=== Task instructions ===
Put the lines into a JSON list of strings, one string per line and no blank lines. Include only the lines from the beginning of the entries up to and including the line that contains "(中央競馬)-2019年03月07日 16".

=== Stored data entries ===
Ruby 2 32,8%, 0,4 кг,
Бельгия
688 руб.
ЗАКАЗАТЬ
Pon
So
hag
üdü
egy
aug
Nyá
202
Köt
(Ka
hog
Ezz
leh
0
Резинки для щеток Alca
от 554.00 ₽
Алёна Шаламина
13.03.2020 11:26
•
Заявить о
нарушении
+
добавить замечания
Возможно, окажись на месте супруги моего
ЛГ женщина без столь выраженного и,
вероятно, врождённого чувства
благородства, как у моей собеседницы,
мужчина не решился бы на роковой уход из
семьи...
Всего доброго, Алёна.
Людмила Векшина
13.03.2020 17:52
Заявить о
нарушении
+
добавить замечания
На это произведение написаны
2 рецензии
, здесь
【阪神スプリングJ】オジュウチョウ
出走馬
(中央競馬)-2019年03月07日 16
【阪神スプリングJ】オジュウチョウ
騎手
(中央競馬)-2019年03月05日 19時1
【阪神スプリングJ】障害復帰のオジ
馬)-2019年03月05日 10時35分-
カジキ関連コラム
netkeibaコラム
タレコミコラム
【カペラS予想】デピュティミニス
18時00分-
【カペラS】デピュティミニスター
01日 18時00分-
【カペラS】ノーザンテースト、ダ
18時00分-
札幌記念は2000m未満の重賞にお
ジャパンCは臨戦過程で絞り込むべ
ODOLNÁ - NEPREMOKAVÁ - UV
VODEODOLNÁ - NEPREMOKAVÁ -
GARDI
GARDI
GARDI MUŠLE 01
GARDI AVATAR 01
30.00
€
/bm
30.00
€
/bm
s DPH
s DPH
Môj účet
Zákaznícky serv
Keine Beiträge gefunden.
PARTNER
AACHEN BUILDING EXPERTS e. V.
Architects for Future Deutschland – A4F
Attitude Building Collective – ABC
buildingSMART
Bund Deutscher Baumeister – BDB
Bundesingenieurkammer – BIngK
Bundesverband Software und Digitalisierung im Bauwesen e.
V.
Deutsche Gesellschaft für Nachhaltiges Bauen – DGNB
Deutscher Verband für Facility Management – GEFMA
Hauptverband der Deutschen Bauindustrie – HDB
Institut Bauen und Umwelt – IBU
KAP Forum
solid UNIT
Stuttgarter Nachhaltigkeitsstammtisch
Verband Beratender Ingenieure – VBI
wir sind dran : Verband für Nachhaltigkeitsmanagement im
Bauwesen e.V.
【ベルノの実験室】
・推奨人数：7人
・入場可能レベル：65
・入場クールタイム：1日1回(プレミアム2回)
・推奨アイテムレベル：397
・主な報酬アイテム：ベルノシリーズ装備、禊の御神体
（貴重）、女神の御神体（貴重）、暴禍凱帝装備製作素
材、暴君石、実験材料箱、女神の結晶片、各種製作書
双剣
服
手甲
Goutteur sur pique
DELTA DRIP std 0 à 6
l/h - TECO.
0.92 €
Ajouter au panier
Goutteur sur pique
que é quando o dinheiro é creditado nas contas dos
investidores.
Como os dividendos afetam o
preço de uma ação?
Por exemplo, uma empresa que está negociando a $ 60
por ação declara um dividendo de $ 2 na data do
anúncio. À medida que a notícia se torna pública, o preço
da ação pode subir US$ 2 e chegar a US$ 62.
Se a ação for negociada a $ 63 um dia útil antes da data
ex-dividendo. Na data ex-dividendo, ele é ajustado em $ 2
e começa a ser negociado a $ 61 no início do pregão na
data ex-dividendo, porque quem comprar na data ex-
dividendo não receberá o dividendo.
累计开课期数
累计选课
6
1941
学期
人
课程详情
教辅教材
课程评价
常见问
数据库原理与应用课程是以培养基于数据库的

=== Exercise answer ===
[
  "Ruby 2 32,8%, 0,4 кг,",
  "Бельгия",
  "688 руб.",
  "ЗАКАЗАТЬ",
  "Pon",
  "So",
  "hag",
  "üdü",
  "egy",
  "aug",
  "Nyá",
  "202",
  "Köt",
  "(Ka",
  "hog",
  "Ezz",
  "leh",
  "0",
  "Резинки для щеток Alca",
  "от 554.00 ₽",
  "Алёна Шаламина",
  "13.03.2020 11:26",
  "•",
  "Заявить о",
  "нарушении",
  "+",
  "добавить замечания",
  "Возможно, окажись на месте супруги моего",
  "ЛГ женщина без столь выраженного и,",
  "вероятно, врождённого чувства",
  "благородства, как у моей собеседницы,",
  "мужчина не решился бы на роковой уход из",
  "семьи...",
  "Всего доброго, Алёна.",
  "Людмила Векшина",
  "13.03.2020 17:52",
  "Заявить о",
  "нарушении",
  "+",
  "добавить замечания",
  "На это произведение написаны",
  "2 рецензии",
  ", здесь",
  "【阪神スプリングJ】オジュウチョウ",
  "出走馬",
  "(中央競馬)-2019年03月07日 16"
]